__What you have to do__:
In duplicating the lines below, keep every word unchanged and drop the pictures.

__Input for this task__:
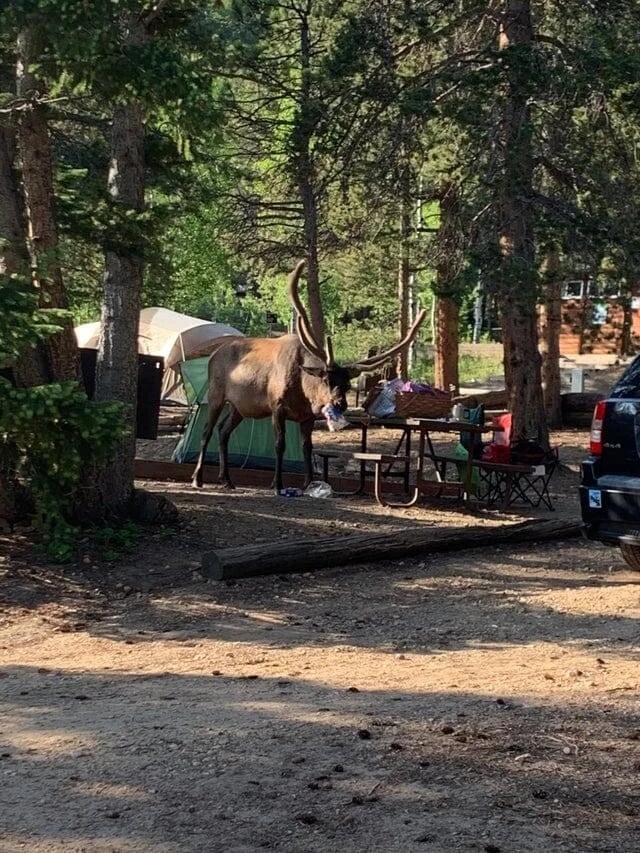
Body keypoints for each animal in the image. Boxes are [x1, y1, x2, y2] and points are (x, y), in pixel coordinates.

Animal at [192, 260, 428, 492]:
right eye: (326, 379)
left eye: (348, 385)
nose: (340, 403)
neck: (303, 391)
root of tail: (214, 354)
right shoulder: (277, 406)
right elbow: (280, 445)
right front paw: (277, 484)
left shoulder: (307, 417)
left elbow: (308, 447)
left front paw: (308, 483)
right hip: (216, 394)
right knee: (206, 432)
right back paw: (198, 478)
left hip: (240, 408)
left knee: (223, 431)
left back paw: (226, 479)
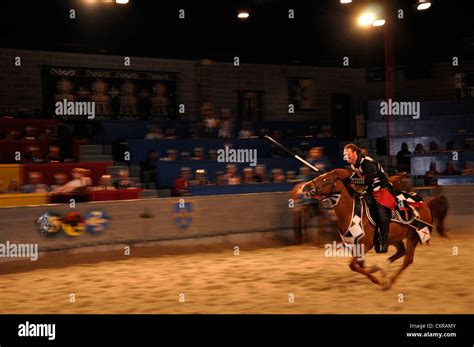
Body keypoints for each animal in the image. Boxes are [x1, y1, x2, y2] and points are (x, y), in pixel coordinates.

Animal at [302, 170, 446, 290]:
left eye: (325, 179)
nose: (305, 187)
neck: (353, 213)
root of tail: (426, 204)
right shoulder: (354, 247)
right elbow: (359, 266)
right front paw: (377, 275)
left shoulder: (365, 245)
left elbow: (353, 265)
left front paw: (376, 273)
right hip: (394, 238)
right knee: (401, 252)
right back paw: (384, 270)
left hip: (414, 235)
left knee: (407, 259)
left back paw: (389, 281)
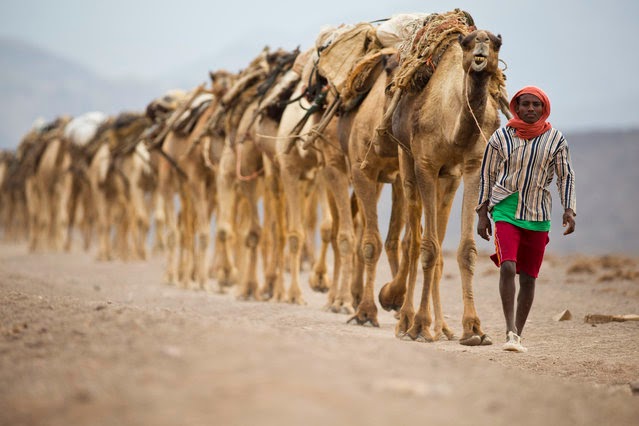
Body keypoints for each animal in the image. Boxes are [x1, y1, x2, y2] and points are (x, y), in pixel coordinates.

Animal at [390, 15, 510, 344]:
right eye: (467, 43)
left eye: (497, 43)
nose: (481, 44)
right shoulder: (426, 164)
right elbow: (428, 248)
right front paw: (419, 326)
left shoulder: (471, 166)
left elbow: (466, 249)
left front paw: (474, 329)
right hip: (407, 161)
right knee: (413, 241)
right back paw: (406, 322)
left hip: (449, 181)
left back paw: (441, 327)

__Answer__:
Body keypoints for each animal in the image. Boxes are [x1, y1, x2, y2] and points are (x, y), in pixel coordinates.

Animal at [192, 260, 428, 492]:
right eye: (326, 379)
left eye: (348, 385)
nose: (340, 403)
neck: (303, 391)
root of tail: (214, 354)
right shoulder: (277, 406)
right elbow: (280, 445)
right front paw: (277, 484)
left shoulder: (307, 417)
left elbow: (308, 447)
left front paw: (308, 483)
right hip: (216, 394)
right knee: (206, 432)
right back paw: (198, 478)
left hip: (240, 408)
left knee: (223, 431)
left back paw: (226, 479)
Body keypoints for each animal in the image. Boxes are [x1, y1, x2, y2] and points are (x, y), in pixel coordinates.

Animal at [302, 170, 446, 290]:
left eye: (325, 179)
nose: (305, 187)
neck: (353, 213)
root of tail: (426, 204)
right shoulder: (354, 247)
right elbow: (359, 266)
right front paw: (377, 275)
left shoulder: (365, 245)
left elbow: (353, 265)
left front paw: (376, 273)
right hip: (394, 238)
right knee: (401, 252)
right back paw: (384, 270)
left hip: (414, 235)
left knee: (407, 259)
left back paw: (389, 281)
Body keypoints for each animal in the image. Boxes are [x1, y1, x2, y2] and points are (x, y), in pixel coordinates.

Animal at [390, 15, 510, 344]:
right eye: (467, 43)
left eye: (497, 43)
nose: (481, 44)
right shoulder: (426, 164)
right elbow: (428, 248)
right front paw: (419, 326)
left shoulder: (471, 166)
left elbow: (466, 249)
left front paw: (474, 329)
right hip: (407, 161)
right knee: (413, 241)
right back paw: (406, 322)
left hip: (449, 181)
left back paw: (441, 327)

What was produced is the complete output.